◆ **Problem details**
Produce as output only the lines below starting at the line with "установленным на компьютере." and continuing through the line with "любой доступный порт.", each one exactly as written.

◆ **Information provided**
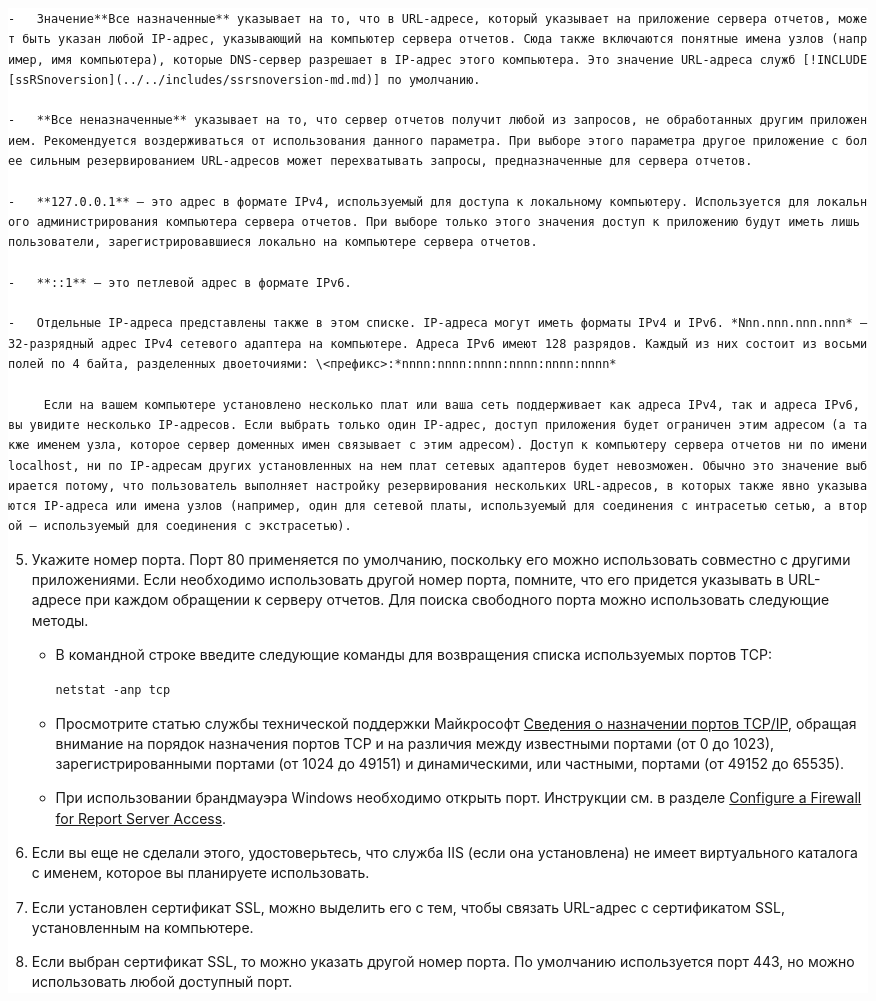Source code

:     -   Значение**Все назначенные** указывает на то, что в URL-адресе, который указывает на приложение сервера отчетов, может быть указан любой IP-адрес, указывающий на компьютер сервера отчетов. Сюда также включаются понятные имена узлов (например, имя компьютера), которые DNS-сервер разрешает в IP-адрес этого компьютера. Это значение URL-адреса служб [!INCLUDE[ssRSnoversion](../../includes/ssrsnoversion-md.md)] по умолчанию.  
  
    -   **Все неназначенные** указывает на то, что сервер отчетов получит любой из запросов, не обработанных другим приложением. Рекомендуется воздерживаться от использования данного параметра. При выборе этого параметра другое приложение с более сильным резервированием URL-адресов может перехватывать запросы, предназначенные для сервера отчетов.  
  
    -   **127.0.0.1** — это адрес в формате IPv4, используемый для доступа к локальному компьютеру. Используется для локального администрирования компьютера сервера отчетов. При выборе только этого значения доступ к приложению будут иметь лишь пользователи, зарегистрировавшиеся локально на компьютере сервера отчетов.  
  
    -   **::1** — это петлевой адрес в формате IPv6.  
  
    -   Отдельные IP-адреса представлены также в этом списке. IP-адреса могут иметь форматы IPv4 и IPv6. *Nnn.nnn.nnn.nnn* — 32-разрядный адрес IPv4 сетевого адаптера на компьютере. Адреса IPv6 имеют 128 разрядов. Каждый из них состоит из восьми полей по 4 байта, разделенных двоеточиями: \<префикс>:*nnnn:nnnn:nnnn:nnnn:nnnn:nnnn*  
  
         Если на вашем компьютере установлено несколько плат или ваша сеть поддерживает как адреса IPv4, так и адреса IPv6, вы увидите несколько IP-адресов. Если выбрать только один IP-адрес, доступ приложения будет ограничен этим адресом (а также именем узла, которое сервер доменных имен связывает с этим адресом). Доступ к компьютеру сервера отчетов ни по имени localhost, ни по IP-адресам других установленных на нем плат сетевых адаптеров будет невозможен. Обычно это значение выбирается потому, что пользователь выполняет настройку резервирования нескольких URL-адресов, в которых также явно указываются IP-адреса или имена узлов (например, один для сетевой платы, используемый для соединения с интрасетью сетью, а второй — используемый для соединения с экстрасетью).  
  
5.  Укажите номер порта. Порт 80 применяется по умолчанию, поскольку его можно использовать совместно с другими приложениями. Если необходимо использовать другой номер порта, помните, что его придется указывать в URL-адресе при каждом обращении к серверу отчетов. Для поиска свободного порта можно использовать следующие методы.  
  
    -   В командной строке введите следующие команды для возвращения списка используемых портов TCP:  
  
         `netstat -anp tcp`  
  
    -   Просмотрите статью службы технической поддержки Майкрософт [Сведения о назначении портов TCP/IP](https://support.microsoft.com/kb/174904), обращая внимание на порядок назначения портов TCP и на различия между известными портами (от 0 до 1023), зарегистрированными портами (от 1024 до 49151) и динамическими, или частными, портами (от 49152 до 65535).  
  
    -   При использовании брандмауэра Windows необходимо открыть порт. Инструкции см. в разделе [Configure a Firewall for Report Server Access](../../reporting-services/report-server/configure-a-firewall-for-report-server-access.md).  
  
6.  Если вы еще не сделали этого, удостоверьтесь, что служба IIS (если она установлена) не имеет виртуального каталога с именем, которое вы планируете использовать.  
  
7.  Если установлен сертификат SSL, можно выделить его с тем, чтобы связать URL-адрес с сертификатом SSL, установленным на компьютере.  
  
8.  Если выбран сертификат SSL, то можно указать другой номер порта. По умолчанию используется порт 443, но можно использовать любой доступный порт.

* * *

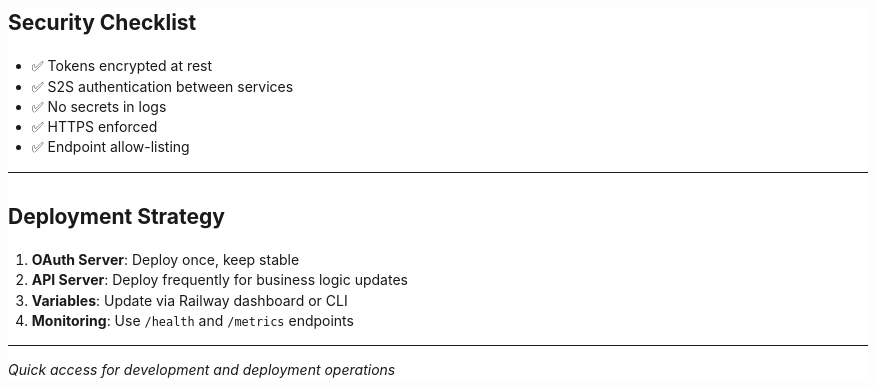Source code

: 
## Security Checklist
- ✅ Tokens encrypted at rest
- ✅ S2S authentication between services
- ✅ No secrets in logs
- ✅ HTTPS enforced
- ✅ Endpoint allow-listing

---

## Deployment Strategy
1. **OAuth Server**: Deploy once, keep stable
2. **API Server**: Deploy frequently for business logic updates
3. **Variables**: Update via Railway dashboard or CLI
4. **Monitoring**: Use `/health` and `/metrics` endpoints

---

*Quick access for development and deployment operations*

◆ **Answer box**
7.  Если установлен сертификат SSL, можно выделить его с тем, чтобы связать URL-адрес с сертификатом SSL, установленным на компьютере.  
  
8.  Если выбран сертификат SSL, то можно указать другой номер порта. По умолчанию используется порт 443, но можно использовать любой доступный порт.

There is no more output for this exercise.